Di titik inilah etika penggunaan data masuk sebagai dimensi yang tak kalah penting dalam tata. Hukum bisa memaksa, tapi etika menyentuh rasa. (harusnya) di dunia digital, etika adalah benteng kedua—atau bahkan yang utama—dalam menjaga martabat manusia agar tak jatuh hanya jadi angka dan data. Namun etika hari ini pun terjebak dalam isu consent dan asimetri informasi, di mana “persetujuan” hanyalah kata-kata omong kosong dalam pop-up yang dibaca sekilas lalu segera ditutup tanpa sempat dicerna. Kita disebut “menyetujui”, padahal tak pernah diberi pilihan yang setara. Kita “diberi tahu”, tapi tak benar-benar tahu kepada siapa data diserahkan dan bagaimana data itu diperlakukan setelahnya.

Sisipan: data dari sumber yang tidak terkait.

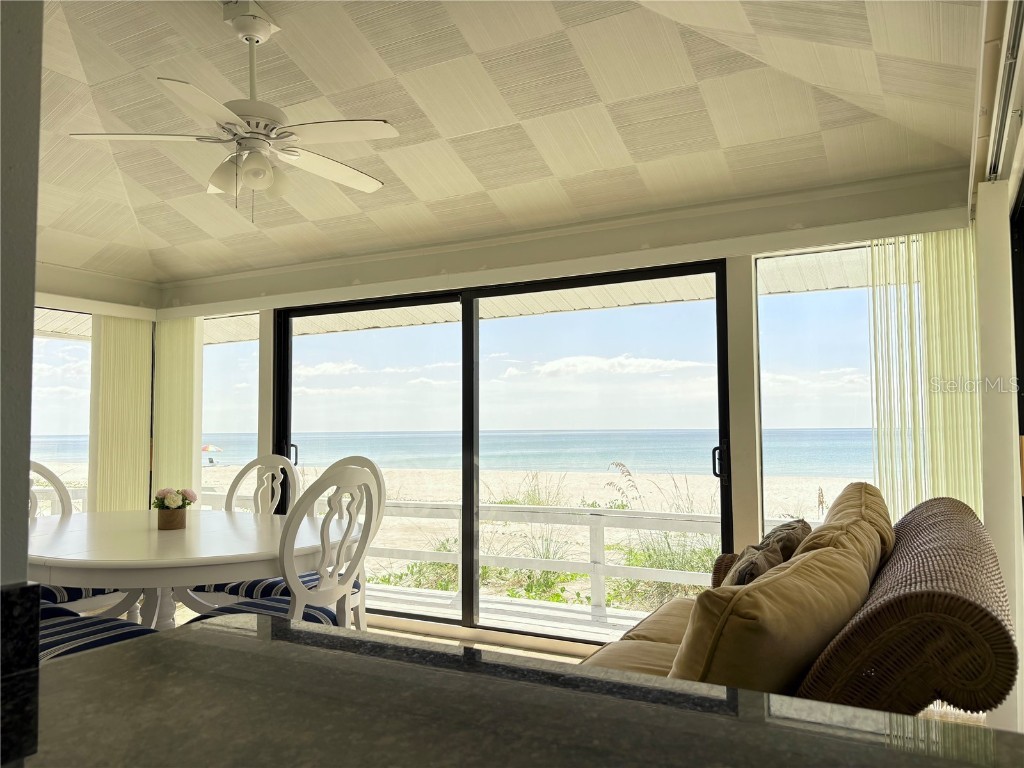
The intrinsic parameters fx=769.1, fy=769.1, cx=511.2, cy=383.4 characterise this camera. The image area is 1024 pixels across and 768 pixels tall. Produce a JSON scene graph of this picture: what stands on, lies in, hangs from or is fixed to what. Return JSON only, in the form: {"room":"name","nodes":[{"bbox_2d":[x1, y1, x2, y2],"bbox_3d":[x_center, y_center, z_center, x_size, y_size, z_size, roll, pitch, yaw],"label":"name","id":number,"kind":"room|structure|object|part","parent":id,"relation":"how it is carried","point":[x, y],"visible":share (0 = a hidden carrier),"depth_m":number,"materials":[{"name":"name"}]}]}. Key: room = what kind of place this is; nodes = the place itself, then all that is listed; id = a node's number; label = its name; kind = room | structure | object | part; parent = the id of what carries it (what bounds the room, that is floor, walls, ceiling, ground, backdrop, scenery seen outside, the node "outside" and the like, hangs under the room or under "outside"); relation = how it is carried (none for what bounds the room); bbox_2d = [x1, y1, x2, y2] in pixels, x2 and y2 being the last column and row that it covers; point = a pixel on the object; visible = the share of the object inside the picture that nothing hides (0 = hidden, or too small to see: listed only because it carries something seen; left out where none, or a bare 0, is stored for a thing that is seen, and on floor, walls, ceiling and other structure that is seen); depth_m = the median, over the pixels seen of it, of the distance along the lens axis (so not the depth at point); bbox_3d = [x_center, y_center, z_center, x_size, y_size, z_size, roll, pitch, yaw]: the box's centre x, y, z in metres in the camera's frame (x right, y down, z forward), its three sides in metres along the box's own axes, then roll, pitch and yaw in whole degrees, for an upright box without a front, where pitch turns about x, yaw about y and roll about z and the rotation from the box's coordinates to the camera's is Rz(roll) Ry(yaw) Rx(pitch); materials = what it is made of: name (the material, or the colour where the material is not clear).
{"room":"dining room","nodes":[
{"label":"dining room","id":0,"kind":"room"},
{"bbox_2d":[0,0,41,605],"bbox_3d":[-1.091,-0.161,0.755,0.757,2.540,0.911,-2,-4,28],"label":"left wall","id":1,"kind":"structure","parent":0,"point":[24,569],"depth_m":0.91,"materials":[{"name":"grey paint"}]},
{"bbox_2d":[0,580,41,765],"bbox_3d":[-0.681,0.263,0.689,0.168,0.106,0.482,-2,-4,28],"label":"backsplash","id":2,"kind":"structure","parent":1,"relation":"attached to","point":[28,590],"depth_m":0.82,"materials":[{"name":"black stone"}]},
{"bbox_2d":[31,262,159,516],"bbox_3d":[-3.536,0.122,4.317,0.166,2.696,3.410,-2,-4,28],"label":"left wall","id":3,"kind":"structure","parent":0,"point":[64,302],"depth_m":5.34,"materials":[{"name":"paint"}]},
{"bbox_2d":[31,312,91,514],"bbox_3d":[-3.275,0.414,4.735,0.065,1.758,1.525,-2,-4,28],"label":"window","id":4,"kind":"structure","parent":3,"relation":"in","point":[62,345],"depth_m":5.20,"materials":[{"name":"glass"}]},
{"bbox_2d":[88,314,152,511],"bbox_3d":[-2.756,0.471,5.419,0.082,1.887,0.518,-2,-4,28],"label":"vertical blind","id":5,"kind":"object","parent":3,"relation":"attached to","point":[138,399],"visible":0.73,"depth_m":5.41,"materials":[{"name":"beige fabric"}]},
{"bbox_2d":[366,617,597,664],"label":"floor","id":6,"kind":"structure","parent":0,"point":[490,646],"depth_m":4.25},
{"bbox_2d":[28,462,143,621],"bbox_3d":[-2.142,0.870,3.551,0.591,1.074,0.545,-2,-4,28],"label":"dining chair","id":7,"kind":"object","parent":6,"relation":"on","point":[62,599],"visible":0.25,"depth_m":3.56,"materials":[{"name":"white wood"}]},
{"bbox_2d":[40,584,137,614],"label":"seat cushion","id":8,"kind":"object","parent":7,"relation":"on","point":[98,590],"visible":0.21,"depth_m":3.24,"materials":[{"name":"fabric"}]},
{"bbox_2d":[38,598,157,660],"bbox_3d":[-1.500,0.771,2.432,0.604,1.026,0.577,-2,-4,28],"label":"dining chair","id":9,"kind":"object","parent":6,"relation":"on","point":[128,633],"visible":0.25,"depth_m":2.44,"materials":[{"name":"fabric"}]},
{"bbox_2d":[25,507,351,631],"bbox_3d":[-1.419,0.996,3.217,1.638,0.755,1.369,-2,-4,28],"label":"dining table","id":10,"kind":"object","parent":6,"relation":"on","point":[168,534],"visible":0.73,"depth_m":2.81,"materials":[{"name":"white wood"}]},
{"bbox_2d":[156,506,187,530],"bbox_3d":[-1.447,0.575,3.283,0.116,0.088,0.117,-2,-4,28],"label":"flower pot","id":11,"kind":"object","parent":10,"relation":"on","point":[164,521],"visible":0.94,"depth_m":3.23,"materials":[{"name":"brown"}]},
{"bbox_2d":[152,487,197,509],"bbox_3d":[-1.443,0.504,3.293,0.175,0.128,0.183,-2,-4,28],"label":"flower bouquet","id":12,"kind":"object","parent":11,"relation":"in","point":[172,504],"visible":0.88,"depth_m":3.25,"materials":[{"name":"plant"}]},
{"bbox_2d":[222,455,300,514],"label":"dining chair","id":13,"kind":"object","parent":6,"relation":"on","point":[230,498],"visible":0.29,"depth_m":4.04,"materials":[{"name":"white wood"}]},
{"bbox_2d":[189,464,375,628],"bbox_3d":[-0.845,0.819,2.840,0.567,1.049,0.539,-2,-4,28],"label":"chair","id":14,"kind":"object","parent":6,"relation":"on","point":[333,590],"visible":0.52,"depth_m":2.73,"materials":[{"name":"white wood"}]},
{"bbox_2d":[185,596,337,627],"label":"seat cushion","id":15,"kind":"object","parent":14,"relation":"on","point":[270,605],"visible":0.19,"depth_m":2.82,"materials":[{"name":"blue fabric"}]},
{"bbox_2d":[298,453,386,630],"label":"dining chair","id":16,"kind":"object","parent":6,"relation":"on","point":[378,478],"visible":0.23,"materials":[{"name":"white wood"}]},
{"bbox_2d":[204,574,361,604],"bbox_3d":[-1.030,0.949,3.520,0.442,0.103,0.431,-2,-4,28],"label":"seat cushion","id":17,"kind":"object","parent":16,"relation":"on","point":[257,592],"visible":0.21,"depth_m":3.38,"materials":[{"name":"blue fabric"}]},
{"bbox_2d":[19,613,1023,767],"bbox_3d":[-0.029,0.336,0.533,1.371,0.046,0.837,-2,-4,28],"label":"countertop","id":18,"kind":"structure","parent":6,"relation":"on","point":[206,631],"depth_m":0.76,"materials":[{"name":"stone"}]},
{"bbox_2d":[579,486,1021,715],"bbox_3d":[0.716,0.826,2.208,1.097,0.927,1.833,-2,-4,28],"label":"wicker sofa","id":19,"kind":"object","parent":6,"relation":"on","point":[986,622],"visible":0.43,"depth_m":1.60,"materials":[{"name":"brown wicker"}]},
{"bbox_2d":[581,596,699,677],"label":"sofa seat cushion","id":20,"kind":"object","parent":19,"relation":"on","point":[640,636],"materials":[{"name":"beige fabric"}]},
{"bbox_2d":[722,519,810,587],"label":"throw pillow","id":21,"kind":"object","parent":19,"relation":"on","point":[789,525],"visible":0.38,"depth_m":2.44,"materials":[{"name":"fabric"}]},
{"bbox_2d":[667,539,876,692],"bbox_3d":[0.592,0.605,1.773,0.317,0.422,0.618,-2,-4,28],"label":"sofa cushion","id":22,"kind":"object","parent":19,"relation":"on","point":[819,605],"visible":0.72,"depth_m":1.57,"materials":[{"name":"fabric"}]},
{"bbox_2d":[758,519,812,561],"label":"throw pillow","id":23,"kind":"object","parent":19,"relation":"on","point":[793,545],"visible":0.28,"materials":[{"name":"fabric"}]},
{"bbox_2d":[796,483,895,578],"bbox_3d":[1.093,0.591,2.525,0.311,0.489,0.692,-2,-4,28],"label":"sofa cushion","id":24,"kind":"object","parent":19,"relation":"on","point":[844,495],"visible":0.29,"depth_m":2.38,"materials":[{"name":"beige fabric"}]},
{"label":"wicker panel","id":25,"kind":"part","parent":19,"relation":"part of","materials":[{"name":"brown wicker"}]},
{"bbox_2d":[26,0,987,284],"bbox_3d":[-1.491,-1.210,2.479,6.210,0.141,5.889,-2,-4,28],"label":"ceiling","id":26,"kind":"structure","parent":0,"point":[87,63],"depth_m":3.20,"materials":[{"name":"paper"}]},
{"bbox_2d":[70,1,398,223],"bbox_3d":[-0.864,-0.924,2.696,1.035,0.723,1.017,1,-3,-19],"label":"ceiling fan","id":27,"kind":"object","parent":26,"relation":"hanging from","point":[251,166],"visible":0.99,"depth_m":2.62,"materials":[{"name":"white metal"}]},
{"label":"fan blade","id":28,"kind":"part","parent":27,"relation":"part of","materials":[{"name":"white"}]},
{"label":"fan blades","id":29,"kind":"part","parent":27,"relation":"part of","materials":[{"name":"white"}]},
{"bbox_2d":[157,163,975,642],"bbox_3d":[-0.237,0.179,4.552,5.210,2.590,0.203,-2,-4,28],"label":"back wall","id":30,"kind":"structure","parent":0,"point":[732,261],"depth_m":3.82,"materials":[{"name":"paint"}]},
{"bbox_2d":[154,316,201,501],"bbox_3d":[-2.444,0.454,5.565,0.460,1.892,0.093,-2,-4,28],"label":"vertical blind","id":31,"kind":"object","parent":30,"relation":"attached to","point":[160,470],"visible":0.68,"depth_m":5.54,"materials":[{"name":"fabric"}]},
{"bbox_2d":[201,315,257,509],"bbox_3d":[-2.072,0.470,5.516,0.764,1.845,0.058,-2,-4,28],"label":"window","id":32,"kind":"structure","parent":30,"relation":"in","point":[219,392],"depth_m":5.49,"materials":[{"name":"clear glass"}]},
{"bbox_2d":[264,263,734,640],"bbox_3d":[-0.261,0.438,4.642,2.873,2.004,0.141,-2,-4,28],"label":"sliding glass door","id":33,"kind":"structure","parent":30,"relation":"in","point":[475,328],"depth_m":4.49,"materials":[{"name":"black glass"}]},
{"bbox_3d":[-1.431,0.467,5.024,0.051,0.149,0.058,-2,-4,28],"label":"door handle","id":34,"kind":"part","parent":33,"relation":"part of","materials":[{"name":"black metal"}]},
{"bbox_3d":[1.005,0.390,3.777,0.045,0.161,0.052,-2,-4,28],"label":"door handle","id":35,"kind":"part","parent":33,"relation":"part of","materials":[{"name":"black metal"}]},
{"bbox_2d":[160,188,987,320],"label":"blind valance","id":36,"kind":"object","parent":30,"relation":"attached to","point":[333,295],"visible":0.91,"depth_m":3.90,"materials":[{"name":"white paint"}]},
{"bbox_2d":[756,245,878,537],"bbox_3d":[1.578,0.312,3.581,0.870,1.859,0.061,-2,-4,28],"label":"window","id":37,"kind":"structure","parent":30,"relation":"in","point":[768,457],"depth_m":3.69,"materials":[{"name":"clear glass"}]},
{"bbox_2d":[869,229,983,519],"bbox_3d":[1.773,0.335,3.261,0.428,1.969,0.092,-2,-4,28],"label":"vertical blind","id":38,"kind":"object","parent":30,"relation":"attached to","point":[946,289],"visible":0.57,"depth_m":3.27,"materials":[{"name":"fabric"}]},
{"bbox_2d":[964,0,1023,751],"bbox_3d":[1.129,-0.048,1.520,0.189,2.613,4.317,-2,-4,28],"label":"right wall","id":39,"kind":"structure","parent":0,"point":[1022,670],"depth_m":2.62,"materials":[{"name":"white paint"}]},
{"bbox_2d":[986,0,1023,179],"bbox_3d":[1.134,-0.809,1.653,0.074,0.076,2.176,-2,-4,28],"label":"blind track","id":40,"kind":"object","parent":39,"relation":"attached to","point":[1005,95],"visible":0.94,"depth_m":2.05,"materials":[{"name":"metal"}]},
{"bbox_2d":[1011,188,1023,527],"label":"sliding door","id":41,"kind":"structure","parent":39,"relation":"in","point":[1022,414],"depth_m":2.67,"materials":[{"name":"black"}]},
{"label":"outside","id":42,"kind":"structure","parent":0,"visible":0},
{"bbox_2d":[11,428,881,478],"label":"sea","id":43,"kind":"structure","parent":42,"point":[632,454],"materials":[{"name":"blue liquid"}]},
{"bbox_2d":[55,463,872,610],"label":"beach","id":44,"kind":"structure","parent":42,"point":[637,474],"materials":[{"name":"beige sand"}]},
{"bbox_2d":[201,443,223,465],"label":"beach umbrella","id":45,"kind":"object","parent":44,"relation":"on","point":[204,448],"visible":0.77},
{"bbox_2d":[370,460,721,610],"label":"beach grass","id":46,"kind":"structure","parent":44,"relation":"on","point":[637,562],"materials":[{"name":"green plant"}]},
{"label":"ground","id":47,"kind":"structure","parent":42,"visible":0},
{"bbox_2d":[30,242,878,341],"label":"patio roof","id":48,"kind":"structure","parent":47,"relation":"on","point":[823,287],"depth_m":5.44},
{"bbox_2d":[368,582,659,639],"bbox_3d":[-0.037,1.645,5.123,4.821,0.187,1.475,-2,-4,28],"label":"deck","id":49,"kind":"structure","parent":47,"relation":"on","point":[571,614],"depth_m":5.26,"materials":[{"name":"white"}]},
{"bbox_2d":[195,496,784,625],"bbox_3d":[-0.146,1.337,6.119,7.518,0.797,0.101,-2,-4,28],"label":"deck railing","id":50,"kind":"object","parent":49,"relation":"on","point":[598,590],"visible":0.37,"depth_m":5.74,"materials":[{"name":"white wood"}]}
]}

Privacy by design, yaitu menjadikan privasi sebagai fondasi sejak tahap rancangan awal, fitur tambahan yang bisa diaktifkan belakangan. Bersama itu pula, hadir konsep data minimization, bahwa yang harus dikumpulkan hanyalah yang perlu, dan yang tak perlu tak usah dicolek demi efisiensi dan laba. Konsep ini menolak kerakusan digital, dan mengajak semua pihak untuk bertanya: “Apakah saya sungguh membutuhkan data ini, atau saya sekadar terbiasa mengambil segala tanpa logika?”

Lalu bagaimana dengan hak individu atas data? Inilah hak-hak yang tampak sederhana namun mengandung revolusi diam-diam di dalamnya. Hak untuk dilupakan (right to be forgotten) adalah hak untuk menjadi kembali manusia yang tak diikat oleh masa lalu digital yang tak kunjung reda, Hak atas portabilitas data sebagai hak untuk membawa data seperti membawa koper pribadi: bebas berpindah platform, bebas membawa identitas, tanpa harus membangun semuanya dari awal di rumah digital yang baru. hak untuk mobilitas, hak untuk berpindah, hak untuk tak terkunci dalam ekosistem yang memonopoli interaksi.